For half a century, the EU has been a political project underpinned by solidarity and confidence. Rich northern countries were willing to show a remarkable level of solidarity with their less well-off southern neighbours in a combination of perceived self-interest and trust in them. Peripheral countries that had emerged from authoritarian regimes used their EU membership to consolidate their democracies and promote economic growth. This, in turn, gave rise to large and stable markets for the core-countries’ exports. It was a win-win situation. Northern solidarity paid off because the countries in the south generally behaved as expected. It was an EU dominated by a balanced Franco-German axis. There was no hegemonic power, but a division of labour in which France’s strategic vision and Germany’s economic power were compatible and facilitated progress towards deeper integration.
However, the Euro Zone (EZ) debt crisis has dramatically changed the nature of European integration. The combination of poor financial regulation and an incomplete design of the euro have led EMU to the brink of collapse, forcing the EZ to move forwards decisively in order to avoid catastrophe. However, the institutional changes that the EZ has been implementing since 2010 to convince the markets that the euro is an irreversible project do not have the same underlying logic as in previous steps towards integration. Northern creditor countries, led by Germany, have increased their bargaining power vis a vis southern countries, creating a new decision-making process in Europe in which creditors set the rules and debtors have little option but to follow what the north dictates. They have become ‘decision takers’. In fact, the ‘community method’ has been weakened and a new asymmetric intergovernmentalism has emerged, in which a hegemonic Germany sets the direction, timing, speed and scope of reforms with little or no counterweights.
This can be seen in the negotiations on the Germany-sponsored Fiscal Compact (which constitutionalises the German debt brake and reduces the scope for fiscal discretion), the banking union (in which limited supervision has prevailed over a common resolution regime or a common insurance deposit guarantee system, essentially reflecting German interests), the ESFS/ESM (which is arguably too small and too inflexible, again reflecting Germany’s goal of providing only the minimum level of solidarity required to avoid a EZ collapse) and the ‘six pack’ and ‘two pack’ negotiations, in which, for instance, Germany has dictated that the macroeconomic imbalances procedure will not be symmetric (ie, large current account deficits are considered to be ‘more dangerous’ than large current account surpluses).
Similarly, Germany has so far kept the negotiating agenda free of alternative proposals which would have satisfied the preferences of the Mediterranean countries (France included), such as a partial mutualisation of debt (in the form of Eurobonds or a Redemption Fund), a larger EU budget to deal with asymmetric shocks, a comprehensive growth programme at the EZ level and a strategy to deal with legacy assets in the financial system.

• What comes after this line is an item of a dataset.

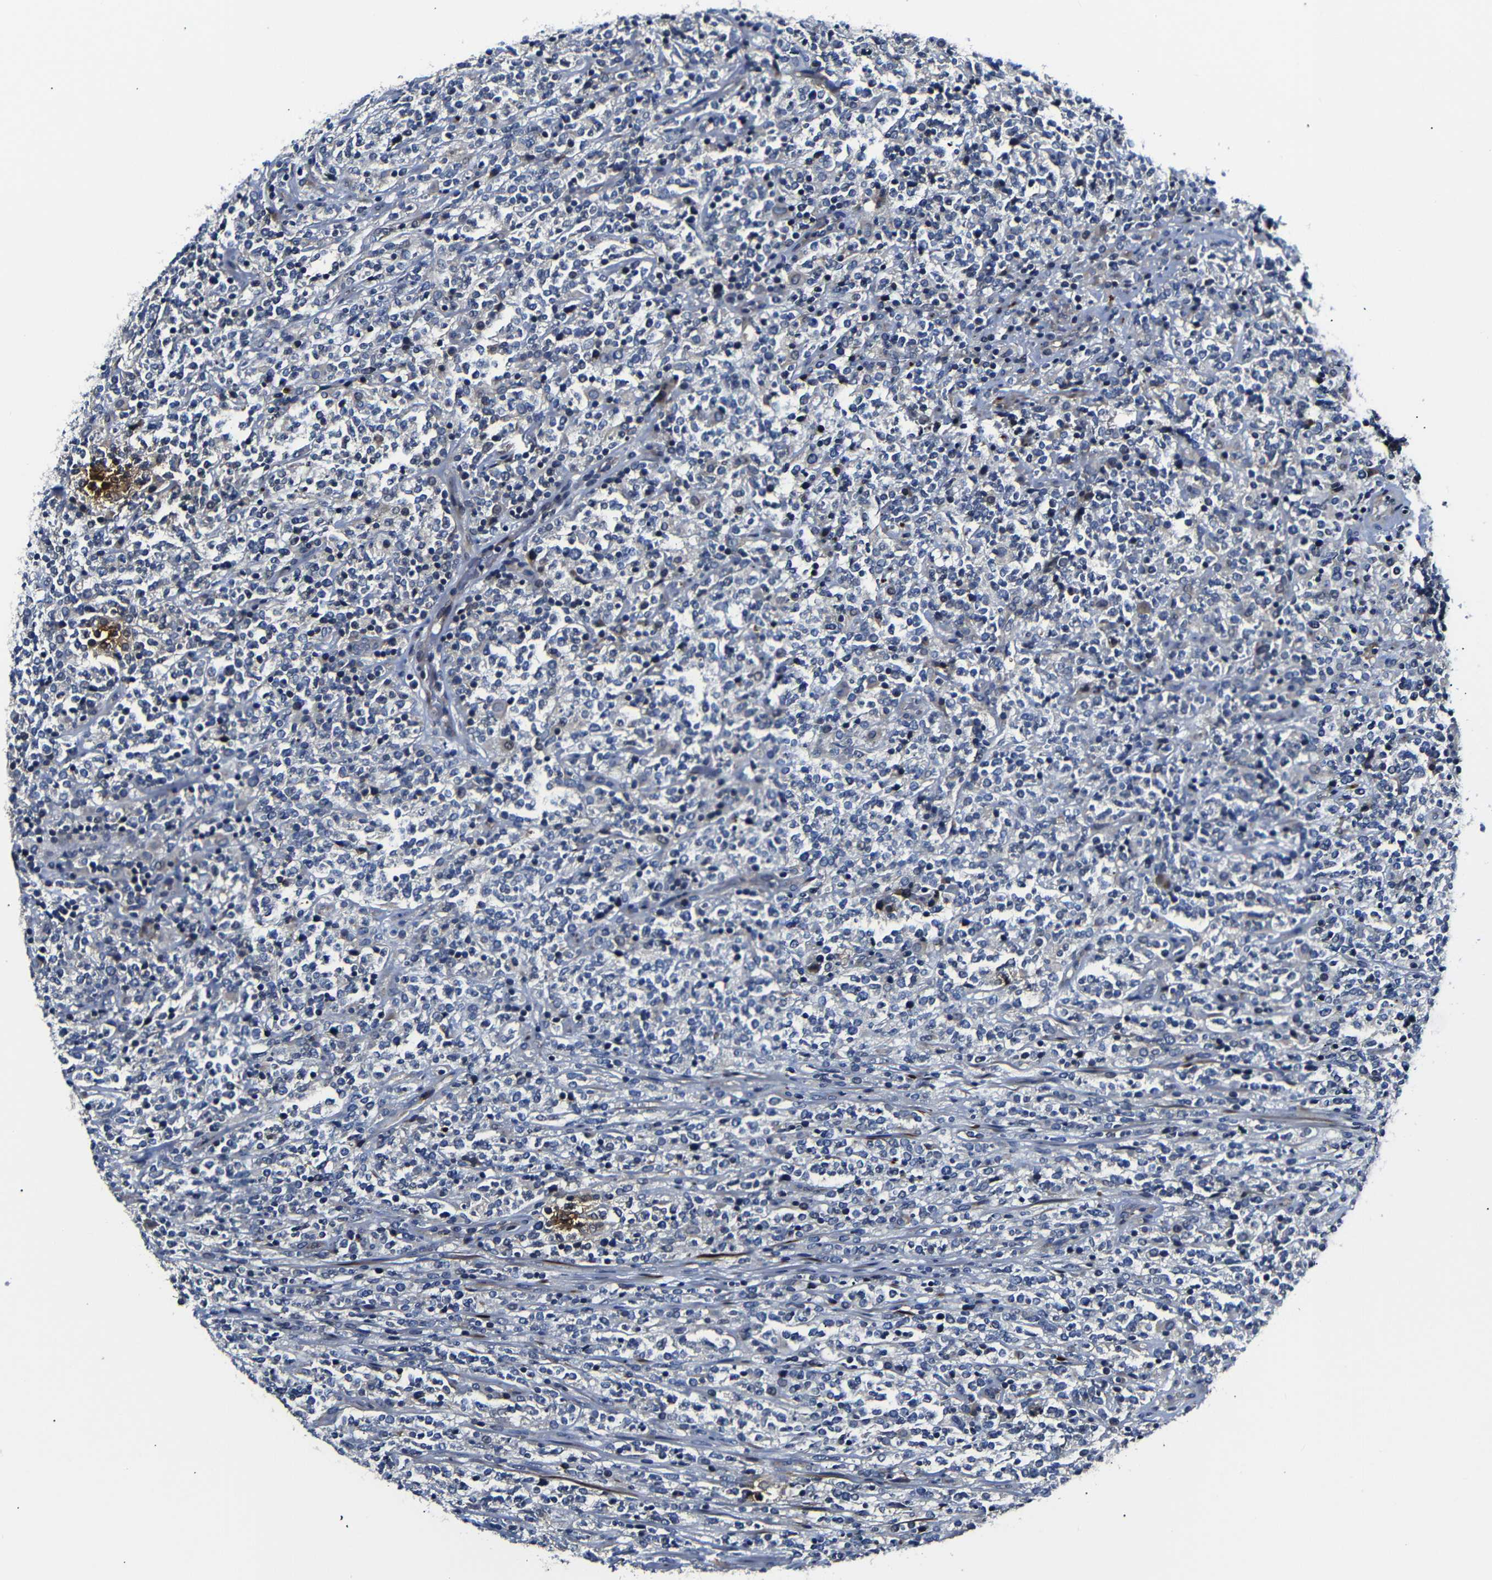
{"staining": {"intensity": "negative", "quantity": "none", "location": "none"}, "tissue": "lymphoma", "cell_type": "Tumor cells", "image_type": "cancer", "snomed": [{"axis": "morphology", "description": "Malignant lymphoma, non-Hodgkin's type, High grade"}, {"axis": "topography", "description": "Soft tissue"}], "caption": "This is a photomicrograph of immunohistochemistry (IHC) staining of malignant lymphoma, non-Hodgkin's type (high-grade), which shows no staining in tumor cells.", "gene": "AFDN", "patient": {"sex": "male", "age": 18}}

Finally, the ECB’s reluctance to intervene on a continuous basis in the debt markets to reduce financing costs for the EZ’s periphery (at least until September 2012 when it launched its OMT programme) has forced these countries to adopt austerity measures and implement structural reforms in order to be able to raise money in the international markets. In fact, the EZ has never witnessed a process of coordinated fiscal adjustment and structural reforms as intense as the one that is currently taking place in southern Europe since the beginning of the crisis in 2010. And the process is likely to continue and deepen as austerity and reforms are the bargaining chip used by Germany to accept some sort of a transfer union in the long run.
In sum, the old Franco-German axis has been replaced by a Berlin-Frankfurt axis, which is Germanising the south’s economies through austerity and structural reforms and, at the same time, is creating a new governance framework for the EZ, which is essentially an extension of the German view of capitalism.
The problem, however, is that such a strategy could well backfire if citizens across Europe (and especially in the southern countries) reject this new model of Europe by voting for anti-European parties in their national elections. The results of both Grillo and Berlusconi in the recent Italian elections are a good indication of the risk involved in trying to build Europe against the preferences of a majority of its citizenry.